En mourant, Fabre d’Églantine laissait, avec sa célèbre romance, une œuvre moins durable, mais qui intéresse encore par son ingéniosité, un peu simpliste, quoique un peu prétentieuse, le calendrier républicain. Tout le monde connaît ces jolis noms de mois, ventôse, prairial, brumaire, fructidor, etc. Parmi les douze, quelques-uns sont incompréhensibles pour les illettrés, thermidor, messidor, vendémiaire, et c’est là un grave défaut ; mais l’ensemble est joli. C’est de l’excellente poésie. Pratiquement, cela était absurde ; car les vieux noms de mois que les Romains ont imposés au monde sont tellement entrés dans nos habitudes, dans notre pensée, dans notre sang, que nul pouvoir ne peut les en arracher. En même temps qu’il chassait le mois de mai et le mois d’octobre, le poète fanatisé entreprenait aussi d’expulser du calendrier les noms de baptême. Au lieu de Marie, on trouvait écrit carotte ; au lieu de Georges, fenouil, etc. Et quand on cherchait la date d’une fête de famille, on trouvait pomme de terre, oignon ou navet. Cela aurait-il pu réussir ? Peut-être. Mais il faut réussir : les excentricités qui ne réussissent pas deviennent ridicules et même méprisables.

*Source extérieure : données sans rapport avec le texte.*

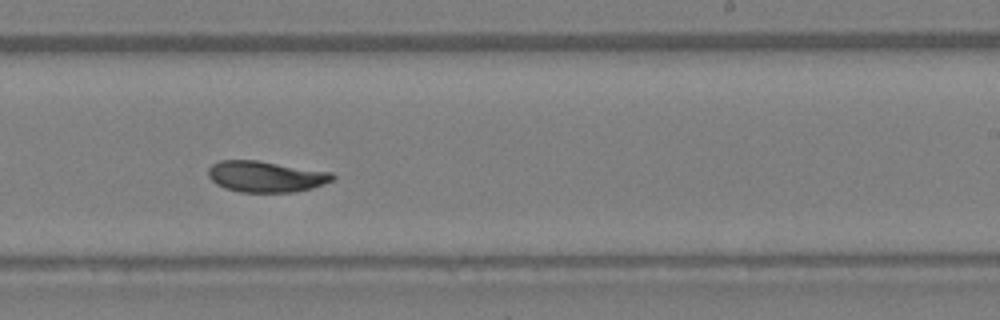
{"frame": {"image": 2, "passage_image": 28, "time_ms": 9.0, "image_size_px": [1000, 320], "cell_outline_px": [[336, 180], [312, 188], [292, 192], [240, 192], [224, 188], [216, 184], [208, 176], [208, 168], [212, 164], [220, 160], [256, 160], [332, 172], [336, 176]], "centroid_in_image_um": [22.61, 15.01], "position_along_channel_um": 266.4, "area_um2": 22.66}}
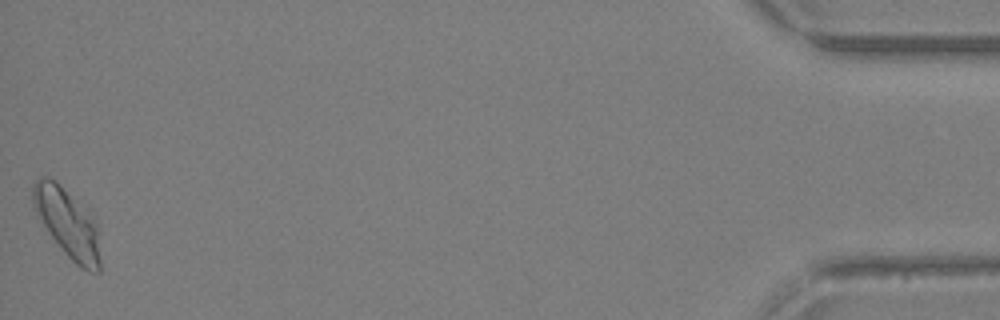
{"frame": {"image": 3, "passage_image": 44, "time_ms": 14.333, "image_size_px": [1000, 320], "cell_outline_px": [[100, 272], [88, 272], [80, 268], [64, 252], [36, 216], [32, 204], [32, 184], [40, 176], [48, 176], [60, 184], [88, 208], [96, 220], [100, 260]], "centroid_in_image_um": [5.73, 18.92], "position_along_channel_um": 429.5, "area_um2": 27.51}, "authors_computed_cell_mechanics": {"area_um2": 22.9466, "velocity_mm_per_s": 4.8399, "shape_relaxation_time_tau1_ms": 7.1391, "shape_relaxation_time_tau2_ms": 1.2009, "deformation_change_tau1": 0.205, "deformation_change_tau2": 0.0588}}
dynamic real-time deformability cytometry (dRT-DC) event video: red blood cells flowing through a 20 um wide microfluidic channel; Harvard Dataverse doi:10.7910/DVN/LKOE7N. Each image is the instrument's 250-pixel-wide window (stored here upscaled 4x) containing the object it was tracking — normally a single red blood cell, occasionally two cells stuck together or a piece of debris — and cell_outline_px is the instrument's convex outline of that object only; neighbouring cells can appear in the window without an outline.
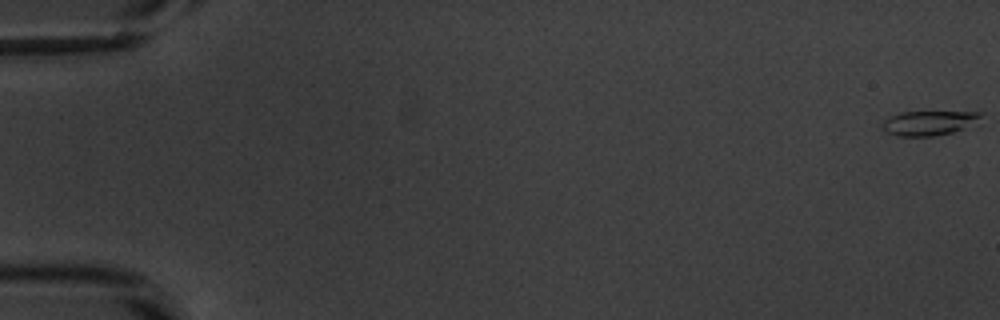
{"species": "common noctule bat (a hibernating species)", "species_latin": "Nyctalus noctula", "temperature_condition": "warm", "stored_images_in_passage": 54, "camera_frame_rate_fps": 3000, "um_per_image_px": 0.085, "animal": {"sex": "male", "body_mass_g": 20.1, "forearm_length_mm": 53.5}, "frame": {"image": 1, "passage_image": 1, "time_ms": 0.0, "image_size_px": [1000, 320], "cell_outline_px": [[984, 112], [980, 116], [964, 128], [952, 132], [936, 136], [896, 136], [888, 132], [884, 128], [884, 120], [888, 116], [900, 112]], "centroid_in_image_um": [78.89, 10.45], "position_along_channel_um": 6.1, "area_um2": 13.7}}
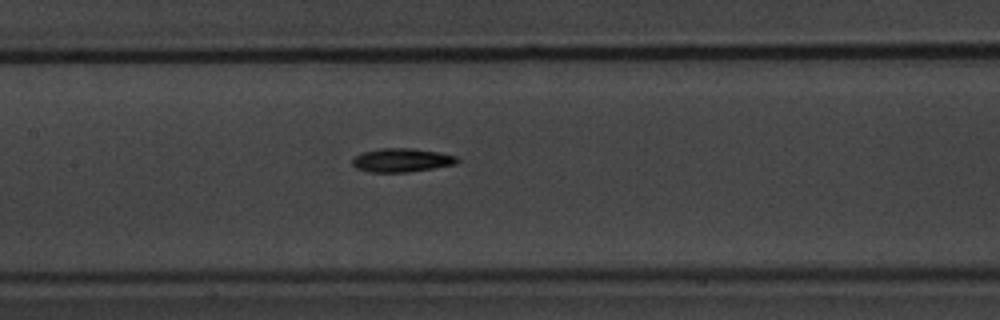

La Révolution achevée, et, en grande partie, annihilée, l’an XI, c’est-à-dire, je pense, vers 1802, la veuve de Fabre d’Églantine prouva publiquement qu’elle n’avait jamais oublié son mari : elle publia elle-même le recueil de ses Œuvres mêlées et posthumes. Le livre porte cette adresse : A Paris, la Veuve de Fabre d’Églantine, rue de la Planche, n° 539 ; et tous les exemplaires sont signés à la main ainsi : f. d’Églantine f. En guise de préface, on lit en tête de l’ouvrage, qui a deux volumes, un Précis apologétique, écrit en prison par le poète. C’est un recueil de poésies, hélas ! bien médiocres, et on n’en ferait aucun cas, si le second tome, à la page 182, ne contenait Il pleut, il pleut, bergère. Mais il vaudrait peut-être mieux ne pas savoir que l’auteur de cette romance, si enfantinement amoureuse, fut un des meurtriers des Girondins. Quand les hommes de ces temps-là fredonnent : « Il pleut, il pleut, bergère », on a peur ; on croit qu’ils veulent dire : Il pleut du sang !

1904.
  1. Dans ses Portraits français, préface de P. et V. Margueritte, — Bibliothèque internationale d’édition, 1904.